From Diffusion Model to Autoregressive––Thoughts on the Future of the World Model

Organizers

Mingming Sun , Yaqing Wang

Speaker

Xinyu Xiao

Time

Friday, December 13, 2024 3:00 PM - 4:00 PM

Venue

Online

Zoom 787 662 9899 (BIMSA)

Abstract

From images to videos, diffusion models are demonstrating their application value in video generation. This is due to their powerful randomness and realism, which allow them to capture subtle dynamic changes, making the generated videos more authentic. Meanwhile, autoregressive models have quickly become a research hotspot in the field of video generation because of their advantages in sequence generation. They show great potential for generating smoother and more coherent videos. Furthermore, with the enhancement of computational power and optimization of model architectures, autoregressive models are continually improving in terms of generation efficiency and quality. The speaker will delve into the current advancements in image and video generation technologies by combining their cutting-edge research work in the video generation field with classical works in the area. Additionally, based on the development of visual generation and understanding, the prospects for world models are intriguing. The speaker will also discuss the research prospects and directions of world models based on current research progress. This presentation will be conducted in Chinese.

Speaker Intro

Xinyu Xiao graduated with a Bachelor's degree from Beihang University (Beijing University of Aeronautics and Astronautics) and earned a Doctorate from the Institute of Automation, Chinese Academy of Sciences.
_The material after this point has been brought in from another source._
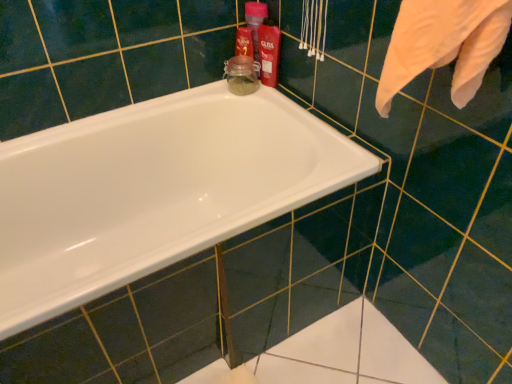
The height and width of the screenshot is (384, 512). What do you see at coordinates (154, 191) in the screenshot?
I see `white glossy bathtub at center` at bounding box center [154, 191].

Image resolution: width=512 pixels, height=384 pixels. What do you see at coordinates (269, 52) in the screenshot?
I see `shiny red plastic bottle at upper right, the second cleaning product positioned from the back` at bounding box center [269, 52].

Find the location of a particular element. The width and height of the screenshot is (512, 384). white glossy bathtub at center is located at coordinates (154, 191).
Currently, he is engaged in artificial intelligence research and development within the industrial sector, with his primary research focusing on visual understanding and generation. This encompasses various aspects such as visual description, retrieval, weather forecasting, visual generation, recognition, detection, visual question answering, reinforcement learning, contrastive learning, interpretable learning, and spatiotemporal data mining. To date, he has published more than 20 papers.